• [WHAT TO WORK ON]
a) Render this sentence from the blog post about life in Japan into Spanish: "Drama club is a very time-consuming experience."
b) Pick up the blog post about life in Japan from its final sentence and keep writing in the same voice.
##### QUOTED PASSAGE
Bright Green Gaijin Pants

I'm in Japan! How now, brown cow?

Tuesday, May 30, 2006

I Wish I Had a Moose

Two weeks, no posting. Sorry. Been busy.

My Japanese is good enough now that I am doing some actual translating for the manga scanslation group now. :D Huzzah! Between my busy schedule and the other translator's busy schedule, we're each doing part of the chapters at this point.

Drama club is a very time-consuming experience. We meet 5-6 days a week. Hako has been put off until the student festival, which makes me sad as I won't get to see it. We have picked the play we are putting on. Hirokawa wrote it, but the title wasn't finalized until like two days ago -- The Princesses, with the title actually being in English. Cinderella and Snow White get pulled into "The Place Where Stories are Born" because the story spirit in charge of making sure their tales come off without a hitch screwed up and there is actually only one prince to dish out to their two stories.
##########
##### INPUT DATA
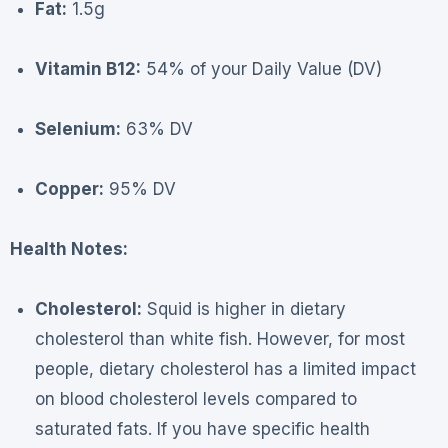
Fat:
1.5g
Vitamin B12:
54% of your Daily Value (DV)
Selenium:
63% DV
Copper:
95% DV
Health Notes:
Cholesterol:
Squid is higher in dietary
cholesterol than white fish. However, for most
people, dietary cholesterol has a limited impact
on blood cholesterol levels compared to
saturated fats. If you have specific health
##########
• [EXPECTED RESPONSES]
a) El club de teatro es una experiencia que consume muchísimo tiempo.

b)
I didn't get a part in the play, but the auditioning was fun and interesting. Emphasis on interesting. (Kanji are hard.)

I have also joined the kadoubu (ikebana [Japanese traditional flower arranging] club). That's once a week, Thursday morning, and expensive. High-quality flowers grown for ikebana purposes. >< But I'm picking it up fast and enjoying every moment. I have some cell phone pictures of the two I have done so far.

Speaking of pictures, I have decided that I am gonna have to just put them all in zip files for downloading until I can get PHP on my web site or something.

Yesterday, for the Exchange Student Seminar class, I gave a report on Alaska. Woo. All the reports people have been giving for this class have been fairly boring (none of us really care about any of this), and mine wasn't much of an exception, though the Australians assure me it was nowhere near as boring as the report on the native peoples of the Russian province Tolia and Olga are from. Moose weren't originally in my report, but they came up in the discussion afterward (they can be over 6 feet taller than a speeding bullet, eat trees more powerfully than a locomotive, and leap the tallest 6-foot fences in a single bound). That was when one of the Australians (can't remember which) said, "I wish I had a moose." Apparently they are planning to make a book of all the funny things they say here this year, which I think is a great idea, and that is going in it.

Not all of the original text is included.